Taking stock of 2020
The first thing experts recommend people do is gather all financial statements to review how they did in 2020 — if they had a savings or spending target, did they reach it? If not, what happened?
“Look for things that are sort of atypical,” said Gopoian Wirick. That includes big spikes in spending during certain months, or a shift in your budget due to the pandemic. If you see something out of place, formulate a plan for next year, she said.
Take some time to check in with your savings accounts as well, such as your emergency savings fund and retirement accounts. If those aren’t where you’d like them to be because of the pandemic, a solution should be in your 2021 plan.
Of those who didn’t review policies, half of homeowners and one-third of car owners should have because of a life adjustment or change that could’ve either saved them money or meant they needed more coverage.
People should also review any subscription services they’ve paid for this year, and see what they could cut to save money, according to Niv Persaud, CFP and managing director at Transition Planning & Guidance, LLC in Atlanta. She also suggested looking at year-end points balances on credit cards and using them for holiday gifts or other expenses.
Preparing for 2021
Once you’ve reviewed 2020, it’s time to make a financial plan for 2021.
First, make sure you have a solid budget that accurately reflects what you expect in terms of income and expenses and lines up with your long-term goals.
If 2020 was a difficult year, and especially if you had to dip into emergency savings, the goal of 2021 may be to rebuild. If that’s the case, don’t feel bad for having to spend down savings, said Gopoian Wirick.

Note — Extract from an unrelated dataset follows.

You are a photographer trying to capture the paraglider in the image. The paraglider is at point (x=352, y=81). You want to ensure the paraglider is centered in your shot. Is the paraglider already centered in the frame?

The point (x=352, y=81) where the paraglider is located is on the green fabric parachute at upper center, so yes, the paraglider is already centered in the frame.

“No one anticipated this pandemic, but those that successfully made it through the pandemic from a financial perspective often had that emergency fund in place for something exactly like this,” she said. “So that’s actually great news.”
If you need to boost savings again, find ways to make it easier on yourself, such as setting up an automatic transfer in every paycheck, or using an app that squirrels away funds on a daily or weekly bases.
“Focus on one goal and just make that happen,” said Persaud. She added that some may want to change the total amount in an emergency fund — while financial planning 101 typically suggests three to six months of living expenses, after this year people may want to strive for nine months or more, she said.
Seek professional help if you need it, especially with estate planning such as writing a will and establishing a trust. In addition, make sure you have a durable power of attorney and a healthcare power of attorney — especially important amid a health crisis.
Don’t give up if 2020 was a tough year
To be sure, millions of Americans have been negatively impacted by the coronavirus pandemic, and the future is still uncertain — further stimulus hangs in the balance, and many will see a gap in unemployment benefits at the end of the year.
Financial planners stressed that people should still check in with their finances and not be discouraged if the year threw them off.
“This was a difficult year on so many fronts,” said Gopoian Wirick, adding that having your finances in order is a work in progress and getting back to your plan is part of the process.
“Set realistic goals and try to find tips, tricks, tools, mechanisms things that can help you achieve those goals,” she said.